At this point Claudius offers the poisoned cup to Hamlet but he refuses it and is likely to continue to refuse it. Reason: Hamlet is scoring easily and would believe he will make his five hits quickly and get it over and done with. Hamlet: "Come for the third, Laertes. You but dally." He has been in continuous training and is not tired nor in need of a drink.
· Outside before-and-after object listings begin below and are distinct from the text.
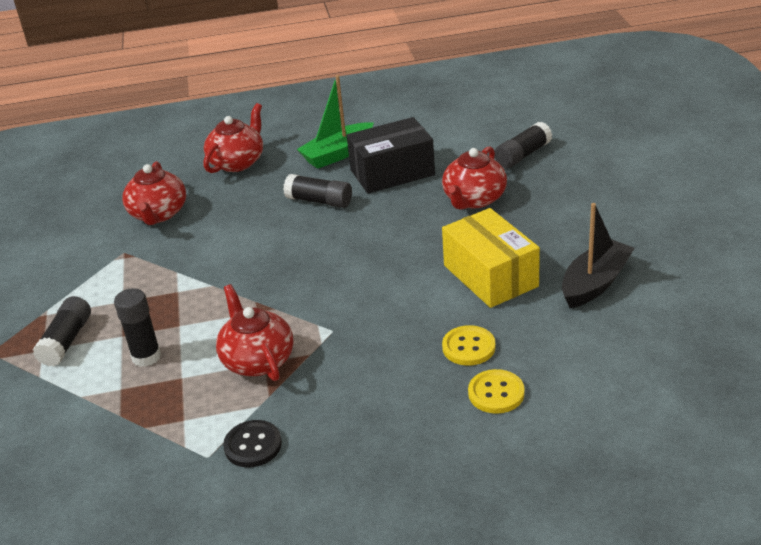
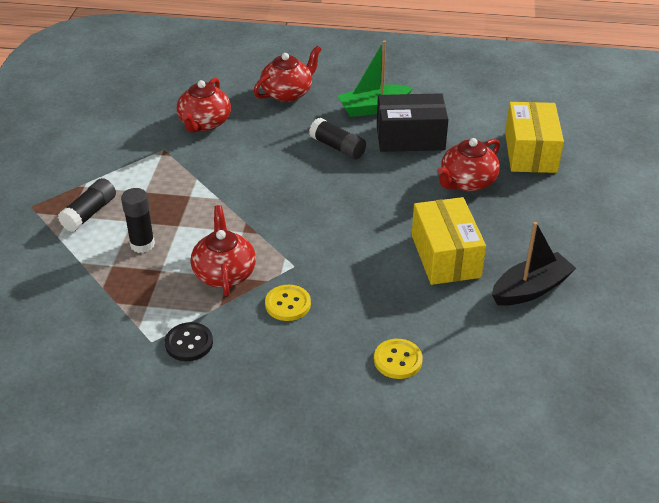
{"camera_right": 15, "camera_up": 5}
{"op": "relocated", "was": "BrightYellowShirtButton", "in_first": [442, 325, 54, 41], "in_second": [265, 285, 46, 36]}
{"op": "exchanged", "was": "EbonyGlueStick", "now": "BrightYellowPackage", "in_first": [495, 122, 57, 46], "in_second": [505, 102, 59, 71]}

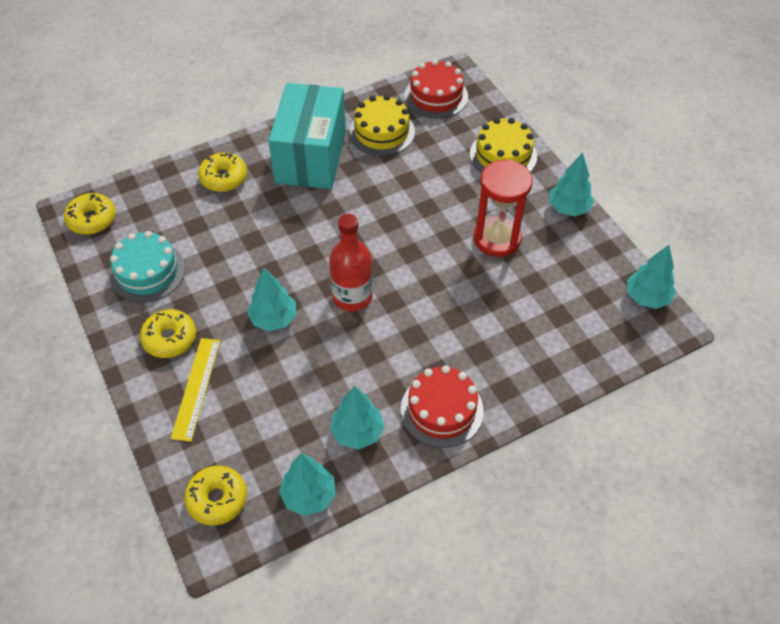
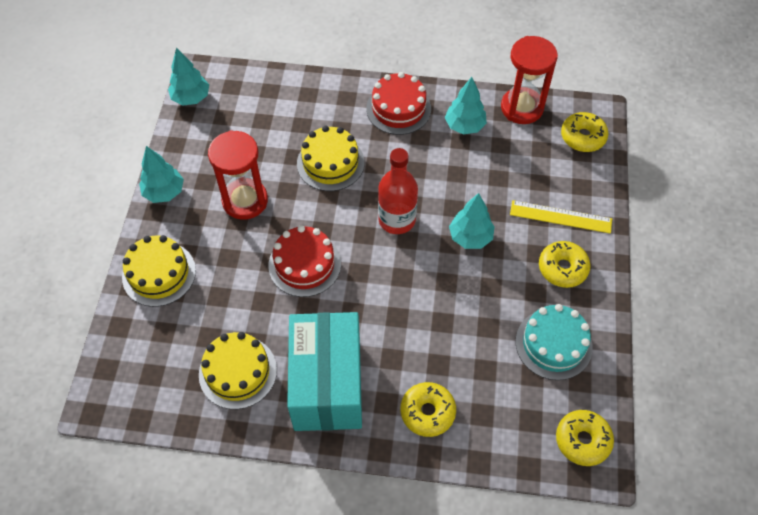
{"camera_right": -145, "camera_up": 5}
{"op": "relocated", "was": "RedCake", "in_first": [404, 59, 64, 60], "in_second": [268, 225, 73, 72]}
{"op": "spun", "was": "TealPackage", "in_first": [268, 83, 78, 106], "in_second": [287, 312, 75, 119], "clockwise": -45}
{"op": "appeared", "now": "BrightYellowCake", "in_second": [297, 126, 67, 65]}
{"op": "exchanged", "was": "TealFirTree", "now": "RedHourglass", "in_first": [279, 453, 57, 63], "in_second": [501, 36, 57, 88]}
{"op": "spun", "was": "BrightYellowMeasuringStick", "in_first": [171, 338, 49, 104], "in_second": [510, 200, 102, 34], "clockwise": 60}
Claudius: Our son shall win.Claudius, who is obviously a good judge of fencers, is doubtful Laertes can do it. Apparently Laertes, despite saying he will get a hit, appears to be as pessimistic as Claudius that he can do it, otherwise why the need to put poison on his sword at this early stage, in which he need make just the one killing hit before Hamlet scores three more hits. Putting poison on his foil is evidence of Laertes failure as a swordsman. With no confidence to make a killing hit, he just hopes for a fluke in that his sword might scratch Hamlet somewhere, drawn blood, and so transfer the poison. During the next pass Laertes gets his fluke when he nicks Hamlet, probably on the hand, but certainly remote enough from the heart that it takes half an hour, or so, for Hamlet to become affected and die. Even this shows Laertes failure as a swordsman. He would have tried to score a hit, i.e., stab Hamlet in the body, but was unable to penetrate Hamlet's parries. In the scuffle they swap swords. Laertes now knows that Hamlet has the unbated poisoned sword and, realising his mortal danger, would have fought like a demon to get a hit to bring a temporary halt in the contest, that he might ask for a drink, change his foil and otherwise create sufficient delay that the poison would begin to overwhelm Hamlet. But no! He can't get a hit. And then Hamlet hits him for the third time, but this time, because of the unbated weapon, the hit is mortal. The poison on the sword is not a factor in Laertes's demise, the sword thrust is all it takes. He falls and is dead within a minute:
Laertes: Here I lie, never to rise again.Even in this very last encounter Hamlet further proves his superiority over Laertes. The poisoned nick Laertes inflicted on Hamlet must therefore be considered as an accidental touch that might just as easily have missed. Had the fencing match been a genuine contest Hamlet would have won easily.
In the course of the fencing contest, Hamlet fulfils the revenge condition that his father's ghost requested of him. Hamlet actually kills Claudius whilst he is at gaming (i.e. Claudius has a wager on Hamlet).